A striking finding in our series was the overlap observed between the histological types and the
association with HPV. Thus, more than one third of all HPV-positive VSCCs were of conventional
keratinizing type, whereas a small, but significant number of HPV-negative VSCCs showed basaloid or warty
features. This suggests that the proposed classification of VSCCs into basaloid, and warty, both
considered to be associated with HPV infection, and keratinizing, considered not to be associated with
HPV, has a limited reliability, and that histological analysis alone results in the misplacement of some
tumors in terms of their HPV relationship. This overlapping may also reflect a certain degree of
subjectivity in subclassifying the invasive component of VSCCs as referred by some authors. Thus,
although basaloid and warty carcinomas can generally be readily distinguished from keratinizing squamous
cell carcinomas or verrucous carcinomas, sometimes this distinction is difficult. These difficulties are
particularly challenging in the proper diagnosis of warty carcinoma, which can closely mimic keratinizing
or verrucous carcinoma, which is not related to HPV infection.

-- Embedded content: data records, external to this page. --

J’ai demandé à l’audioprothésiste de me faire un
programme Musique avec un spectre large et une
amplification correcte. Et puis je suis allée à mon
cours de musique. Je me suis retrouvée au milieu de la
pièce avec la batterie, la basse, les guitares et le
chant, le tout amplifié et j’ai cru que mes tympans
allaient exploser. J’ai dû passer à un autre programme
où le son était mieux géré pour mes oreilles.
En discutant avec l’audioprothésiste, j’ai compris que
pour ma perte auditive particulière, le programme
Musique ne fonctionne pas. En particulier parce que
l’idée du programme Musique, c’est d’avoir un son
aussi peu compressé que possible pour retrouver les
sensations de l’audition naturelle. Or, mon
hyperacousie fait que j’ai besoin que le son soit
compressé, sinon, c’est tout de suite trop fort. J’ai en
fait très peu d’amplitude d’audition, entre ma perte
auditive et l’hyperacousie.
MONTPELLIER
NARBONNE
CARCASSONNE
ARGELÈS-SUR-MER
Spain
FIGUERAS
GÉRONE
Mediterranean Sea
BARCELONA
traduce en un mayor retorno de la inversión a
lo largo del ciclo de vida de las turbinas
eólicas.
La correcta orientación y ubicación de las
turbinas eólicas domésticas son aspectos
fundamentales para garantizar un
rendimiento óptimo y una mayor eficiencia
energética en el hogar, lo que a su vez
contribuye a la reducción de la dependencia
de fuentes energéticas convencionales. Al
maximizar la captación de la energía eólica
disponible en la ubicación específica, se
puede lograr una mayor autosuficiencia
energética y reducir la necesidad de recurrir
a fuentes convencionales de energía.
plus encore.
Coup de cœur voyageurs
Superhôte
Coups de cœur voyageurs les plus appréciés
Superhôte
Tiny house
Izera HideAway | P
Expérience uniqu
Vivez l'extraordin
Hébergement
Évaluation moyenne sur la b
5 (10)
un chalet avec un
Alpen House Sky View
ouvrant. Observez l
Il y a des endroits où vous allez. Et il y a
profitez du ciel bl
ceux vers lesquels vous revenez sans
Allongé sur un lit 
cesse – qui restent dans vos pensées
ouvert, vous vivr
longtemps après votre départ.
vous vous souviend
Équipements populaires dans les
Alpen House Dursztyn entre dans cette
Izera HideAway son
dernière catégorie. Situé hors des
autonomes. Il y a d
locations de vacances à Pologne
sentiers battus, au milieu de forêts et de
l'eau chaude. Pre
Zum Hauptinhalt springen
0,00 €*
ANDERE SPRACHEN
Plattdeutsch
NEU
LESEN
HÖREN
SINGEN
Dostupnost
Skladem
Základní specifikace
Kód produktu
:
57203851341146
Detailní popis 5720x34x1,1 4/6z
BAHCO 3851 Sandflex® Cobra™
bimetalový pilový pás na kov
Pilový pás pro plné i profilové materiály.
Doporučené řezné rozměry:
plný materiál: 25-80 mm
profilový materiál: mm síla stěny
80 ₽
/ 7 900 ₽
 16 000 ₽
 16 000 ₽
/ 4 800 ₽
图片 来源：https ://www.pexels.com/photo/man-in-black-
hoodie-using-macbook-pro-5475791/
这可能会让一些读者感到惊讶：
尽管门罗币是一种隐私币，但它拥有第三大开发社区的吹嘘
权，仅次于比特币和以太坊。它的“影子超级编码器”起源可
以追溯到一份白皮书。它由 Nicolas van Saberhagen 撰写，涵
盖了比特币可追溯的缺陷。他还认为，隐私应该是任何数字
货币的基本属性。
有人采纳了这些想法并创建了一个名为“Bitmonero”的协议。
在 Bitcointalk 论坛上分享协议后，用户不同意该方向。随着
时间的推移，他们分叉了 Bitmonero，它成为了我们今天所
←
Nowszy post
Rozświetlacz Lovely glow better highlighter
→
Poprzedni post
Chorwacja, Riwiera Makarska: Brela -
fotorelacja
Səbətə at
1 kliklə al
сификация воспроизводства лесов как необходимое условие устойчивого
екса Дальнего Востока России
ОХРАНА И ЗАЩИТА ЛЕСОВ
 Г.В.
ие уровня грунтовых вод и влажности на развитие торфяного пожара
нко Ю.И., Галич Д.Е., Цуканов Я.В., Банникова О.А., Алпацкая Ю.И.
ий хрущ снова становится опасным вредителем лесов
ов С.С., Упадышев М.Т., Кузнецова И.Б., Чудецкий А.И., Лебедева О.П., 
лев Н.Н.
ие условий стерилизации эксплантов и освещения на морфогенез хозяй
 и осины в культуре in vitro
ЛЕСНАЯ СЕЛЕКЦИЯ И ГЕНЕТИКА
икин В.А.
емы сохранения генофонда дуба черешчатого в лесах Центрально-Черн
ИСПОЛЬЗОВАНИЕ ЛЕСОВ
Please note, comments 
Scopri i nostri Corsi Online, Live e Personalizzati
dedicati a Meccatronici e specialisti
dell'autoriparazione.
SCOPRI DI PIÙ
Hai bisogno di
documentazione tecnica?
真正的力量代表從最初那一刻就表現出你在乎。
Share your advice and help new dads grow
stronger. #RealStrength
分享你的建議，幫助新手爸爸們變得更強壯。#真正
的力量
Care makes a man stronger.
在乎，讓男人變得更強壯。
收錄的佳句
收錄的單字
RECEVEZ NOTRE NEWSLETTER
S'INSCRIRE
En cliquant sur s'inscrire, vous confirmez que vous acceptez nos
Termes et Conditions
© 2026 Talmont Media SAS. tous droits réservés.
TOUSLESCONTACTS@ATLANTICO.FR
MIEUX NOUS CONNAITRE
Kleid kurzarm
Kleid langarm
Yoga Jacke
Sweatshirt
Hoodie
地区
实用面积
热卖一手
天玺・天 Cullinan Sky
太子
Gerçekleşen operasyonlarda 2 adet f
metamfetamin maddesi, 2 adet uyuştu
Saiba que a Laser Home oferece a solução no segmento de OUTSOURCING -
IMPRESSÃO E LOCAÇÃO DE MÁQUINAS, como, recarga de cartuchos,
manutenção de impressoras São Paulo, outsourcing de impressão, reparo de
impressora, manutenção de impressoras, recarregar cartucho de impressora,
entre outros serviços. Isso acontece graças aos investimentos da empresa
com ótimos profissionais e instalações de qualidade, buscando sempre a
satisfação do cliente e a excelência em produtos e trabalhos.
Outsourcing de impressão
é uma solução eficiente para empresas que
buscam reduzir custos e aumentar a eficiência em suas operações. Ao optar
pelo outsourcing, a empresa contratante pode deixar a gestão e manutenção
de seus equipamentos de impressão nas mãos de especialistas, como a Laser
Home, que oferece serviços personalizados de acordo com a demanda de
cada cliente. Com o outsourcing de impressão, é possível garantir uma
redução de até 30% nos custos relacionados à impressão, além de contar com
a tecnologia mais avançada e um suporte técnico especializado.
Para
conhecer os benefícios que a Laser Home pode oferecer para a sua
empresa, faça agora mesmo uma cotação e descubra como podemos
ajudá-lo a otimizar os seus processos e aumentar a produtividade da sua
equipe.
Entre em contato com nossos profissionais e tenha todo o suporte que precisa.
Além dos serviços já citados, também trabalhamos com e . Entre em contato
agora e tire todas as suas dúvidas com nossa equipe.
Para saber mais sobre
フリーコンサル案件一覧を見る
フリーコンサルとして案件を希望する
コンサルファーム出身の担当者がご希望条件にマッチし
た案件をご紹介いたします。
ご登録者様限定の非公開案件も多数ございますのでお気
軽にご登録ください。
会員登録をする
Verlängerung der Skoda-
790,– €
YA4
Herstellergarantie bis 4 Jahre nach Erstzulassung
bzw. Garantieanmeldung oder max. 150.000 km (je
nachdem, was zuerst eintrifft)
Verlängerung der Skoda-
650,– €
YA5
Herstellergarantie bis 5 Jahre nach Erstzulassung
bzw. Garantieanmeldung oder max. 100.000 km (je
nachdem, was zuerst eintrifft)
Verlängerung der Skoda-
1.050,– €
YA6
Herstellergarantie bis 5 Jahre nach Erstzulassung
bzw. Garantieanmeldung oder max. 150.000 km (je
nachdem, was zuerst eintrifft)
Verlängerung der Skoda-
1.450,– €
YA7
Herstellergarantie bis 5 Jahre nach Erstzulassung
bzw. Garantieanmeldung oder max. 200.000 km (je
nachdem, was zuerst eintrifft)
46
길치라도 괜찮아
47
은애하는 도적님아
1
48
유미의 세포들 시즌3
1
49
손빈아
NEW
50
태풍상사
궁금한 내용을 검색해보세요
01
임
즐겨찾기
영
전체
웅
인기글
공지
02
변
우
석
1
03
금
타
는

Also, the presence of keratinization in
basaloid carcinomas can hinder the differential diagnosis with poorly differentiated keratinizing
squamous cell carcinomas. Moreover, some mixed basaloid-keratinizing squamous carcinomas that can pose
serious problems have been described. p16 immunostaining may represent thus, a much more reliable tool in
classifying VSCCs according to their relationship to HPV infection.